Noel Yaxley, in The American Mind, ties the death of 18-year-old Henry Nowak to what critics call Britain’s two-tier policing. After a false accusation of racism, officers handcuffed the stabbed teenager as he said he could not breathe. Yaxley links the failure to anti-racist police doctrine and to a permissive immigration policy that, in his telling, admits men who despise the West.

California Moves to Let Children File Against Their Parents in Secret

Erin Friday | The Post Millennial

Assembly Bill 1967, from Assemblymember Rick Zbur, would let a minor in a residential facility open state dependency proceedings against parents who need not be notified until the matter is decided. Erin Friday, writing for The Post Millennial, warns that “emotional abuse” is elastic enough to reach a parent who declines a child’s gender claims, and that custody can shift before any defense is mounted.

California’s AB 1967, by the cost and the clock

$17,616

Monthly funding a placement facility can draw

14 Days

Court deadline to order a petition filed

18 Months

Until a dependency case must resolve

Governing the Machine


The Anthropic Standoff Shows AI Governance by Grudge, Not Rules

Dean W. Ball | Hyperdimensional

Dean Ball reconstructs the rupture between Anthropic and the Trump administration: after a jailbreak of the company’s Fable model, officials demanded a takedown, and when Anthropic refused, Washington imposed worldwide export controls that pulled the model globally. Ball argues that frontier AI now needs an explicit federal green light, and that governing by grudge yields chaos rather than American dominance.

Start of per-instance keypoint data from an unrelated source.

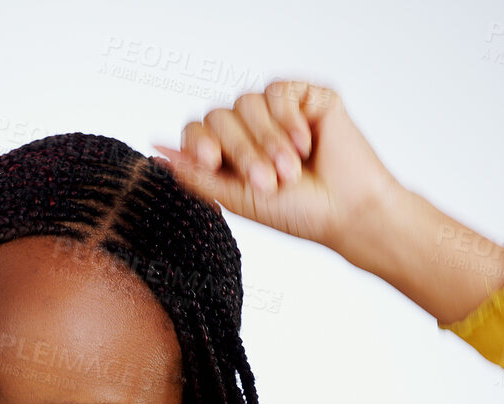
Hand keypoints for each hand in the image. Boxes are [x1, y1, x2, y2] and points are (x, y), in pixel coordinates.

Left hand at [152, 79, 399, 253]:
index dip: (200, 142)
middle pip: (220, 116)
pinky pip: (278, 90)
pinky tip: (306, 144)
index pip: (197, 129)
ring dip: (268, 140)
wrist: (348, 212)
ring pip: (248, 102)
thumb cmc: (299, 213)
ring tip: (291, 170)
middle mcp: (252, 128)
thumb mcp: (237, 199)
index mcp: (231, 153)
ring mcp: (279, 110)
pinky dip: (287, 119)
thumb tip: (156, 153)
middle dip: (242, 151)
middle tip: (268, 182)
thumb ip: (197, 176)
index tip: (213, 162)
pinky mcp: (308, 97)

FERC Orders Six Grid Operators to Rewrite the Rules for Data Centers

Callie Patteson | Washington Examiner

The Federal Energy Regulatory Commission ordered six grid operators, among them PJM and the California ISO, to defend or rewrite their rules for large loads such as data centers, calling the terms “unjust and unreasonable.” The move aids the administration’s AI build-out even as data-center demand lifts electricity bills, a liability for Republicans before the midterms. Chairwoman Laura Swett said the orders respect state authority.

The Balance Sheet


Moolenaar and Stefanik Tell the Pentagon to Cut Beijing’s Lobbyists Loose

Select Committee on the CCP | chinaselectcommittee.house.gov

Chairman John Moolenaar and Elise Stefanik, who chairs House Republican leadership, pressed Secretary of War Pete Hegseth to enforce a coming ban barring Pentagon contractors from retaining lobbyists who also represent Chinese military companies on the 1260H List. They urged that it reach current contractors, capture U.S. subsidiaries of listed firms, and read “lobbying activities” broadly. The letter follows a fresh expansion of the list.

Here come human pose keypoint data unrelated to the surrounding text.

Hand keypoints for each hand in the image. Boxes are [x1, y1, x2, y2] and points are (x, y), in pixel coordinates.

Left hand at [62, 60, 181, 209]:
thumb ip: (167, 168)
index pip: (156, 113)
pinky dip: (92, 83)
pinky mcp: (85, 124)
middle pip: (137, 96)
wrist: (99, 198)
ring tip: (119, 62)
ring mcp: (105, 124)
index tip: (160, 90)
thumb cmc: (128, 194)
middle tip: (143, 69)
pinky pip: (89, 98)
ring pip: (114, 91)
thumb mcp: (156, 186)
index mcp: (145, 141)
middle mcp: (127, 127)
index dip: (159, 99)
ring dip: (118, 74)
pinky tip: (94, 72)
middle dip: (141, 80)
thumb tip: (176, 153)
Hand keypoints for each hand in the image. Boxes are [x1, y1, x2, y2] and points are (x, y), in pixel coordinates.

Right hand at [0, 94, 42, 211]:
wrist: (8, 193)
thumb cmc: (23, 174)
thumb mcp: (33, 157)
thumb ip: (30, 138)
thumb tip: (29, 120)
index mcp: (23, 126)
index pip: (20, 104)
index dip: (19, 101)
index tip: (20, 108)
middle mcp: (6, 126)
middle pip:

Remote Work Hits Equilibrium as CEO Mandates Fail to Move It

Justin Lahart | Hoover Institution

Justin Lahart reports that remote work has settled into equilibrium: about 26% of paid full days were worked from home in May, little changed from two years earlier, despite return-to-office decrees from JPMorgan’s Jamie Dimon and others. Stanford’s Nick Bloom expects the share to rise over time, as younger executives comfortable with remote work replace the bosses who resist it.